- [INFORMATION SUPPLIED]

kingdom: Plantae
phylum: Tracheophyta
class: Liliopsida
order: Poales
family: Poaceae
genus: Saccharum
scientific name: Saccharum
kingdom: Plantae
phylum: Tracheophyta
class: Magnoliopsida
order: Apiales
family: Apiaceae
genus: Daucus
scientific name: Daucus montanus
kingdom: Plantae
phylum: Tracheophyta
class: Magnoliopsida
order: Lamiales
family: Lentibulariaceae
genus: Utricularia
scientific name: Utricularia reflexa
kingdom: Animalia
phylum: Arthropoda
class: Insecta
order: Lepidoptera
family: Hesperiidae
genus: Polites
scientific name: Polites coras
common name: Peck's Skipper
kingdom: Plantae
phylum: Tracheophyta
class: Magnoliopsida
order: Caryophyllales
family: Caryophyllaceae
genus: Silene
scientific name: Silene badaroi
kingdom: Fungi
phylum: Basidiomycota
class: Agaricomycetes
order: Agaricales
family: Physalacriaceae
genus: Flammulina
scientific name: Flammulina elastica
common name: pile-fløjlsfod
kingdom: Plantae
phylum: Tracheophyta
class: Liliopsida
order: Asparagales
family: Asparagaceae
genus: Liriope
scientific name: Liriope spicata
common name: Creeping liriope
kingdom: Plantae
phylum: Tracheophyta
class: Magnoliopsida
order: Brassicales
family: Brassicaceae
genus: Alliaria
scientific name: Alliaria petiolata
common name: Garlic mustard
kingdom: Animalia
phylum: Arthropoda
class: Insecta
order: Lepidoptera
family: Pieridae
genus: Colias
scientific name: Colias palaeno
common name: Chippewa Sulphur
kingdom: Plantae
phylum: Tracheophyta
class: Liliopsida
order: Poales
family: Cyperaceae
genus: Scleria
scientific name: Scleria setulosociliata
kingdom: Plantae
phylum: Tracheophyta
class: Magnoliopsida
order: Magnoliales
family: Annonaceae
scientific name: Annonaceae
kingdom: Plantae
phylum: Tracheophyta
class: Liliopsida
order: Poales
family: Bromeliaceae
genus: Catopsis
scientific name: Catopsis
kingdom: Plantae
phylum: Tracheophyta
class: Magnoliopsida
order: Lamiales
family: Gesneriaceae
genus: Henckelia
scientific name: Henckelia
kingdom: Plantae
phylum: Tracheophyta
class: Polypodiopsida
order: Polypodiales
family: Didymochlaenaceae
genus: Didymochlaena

- [TASK DETAILS] Copy all the rows above line for line, changing nothing.

- [RESULT]
kingdom: Plantae
phylum: Tracheophyta
class: Liliopsida
order: Poales
family: Poaceae
genus: Saccharum
scientific name: Saccharum
kingdom: Plantae
phylum: Tracheophyta
class: Magnoliopsida
order: Apiales
family: Apiaceae
genus: Daucus
scientific name: Daucus montanus
kingdom: Plantae
phylum: Tracheophyta
class: Magnoliopsida
order: Lamiales
family: Lentibulariaceae
genus: Utricularia
scientific name: Utricularia reflexa
kingdom: Animalia
phylum: Arthropoda
class: Insecta
order: Lepidoptera
family: Hesperiidae
genus: Polites
scientific name: Polites coras
common name: Peck's Skipper
kingdom: Plantae
phylum: Tracheophyta
class: Magnoliopsida
order: Caryophyllales
family: Caryophyllaceae
genus: Silene
scientific name: Silene badaroi
kingdom: Fungi
phylum: Basidiomycota
class: Agaricomycetes
order: Agaricales
family: Physalacriaceae
genus: Flammulina
scientific name: Flammulina elastica
common name: pile-fløjlsfod
kingdom: Plantae
phylum: Tracheophyta
class: Liliopsida
order: Asparagales
family: Asparagaceae
genus: Liriope
scientific name: Liriope spicata
common name: Creeping liriope
kingdom: Plantae
phylum: Tracheophyta
class: Magnoliopsida
order: Brassicales
family: Brassicaceae
genus: Alliaria
scientific name: Alliaria petiolata
common name: Garlic mustard
kingdom: Animalia
phylum: Arthropoda
class: Insecta
order: Lepidoptera
family: Pieridae
genus: Colias
scientific name: Colias palaeno
common name: Chippewa Sulphur
kingdom: Plantae
phylum: Tracheophyta
class: Liliopsida
order: Poales
family: Cyperaceae
genus: Scleria
scientific name: Scleria setulosociliata
kingdom: Plantae
phylum: Tracheophyta
class: Magnoliopsida
order: Magnoliales
family: Annonaceae
scientific name: Annonaceae
kingdom: Plantae
phylum: Tracheophyta
class: Liliopsida
order: Poales
family: Bromeliaceae
genus: Catopsis
scientific name: Catopsis
kingdom: Plantae
phylum: Tracheophyta
class: Magnoliopsida
order: Lamiales
family: Gesneriaceae
genus: Henckelia
scientific name: Henckelia
kingdom: Plantae
phylum: Tracheophyta
class: Polypodiopsida
order: Polypodiales
family: Didymochlaenaceae
genus: Didymochlaena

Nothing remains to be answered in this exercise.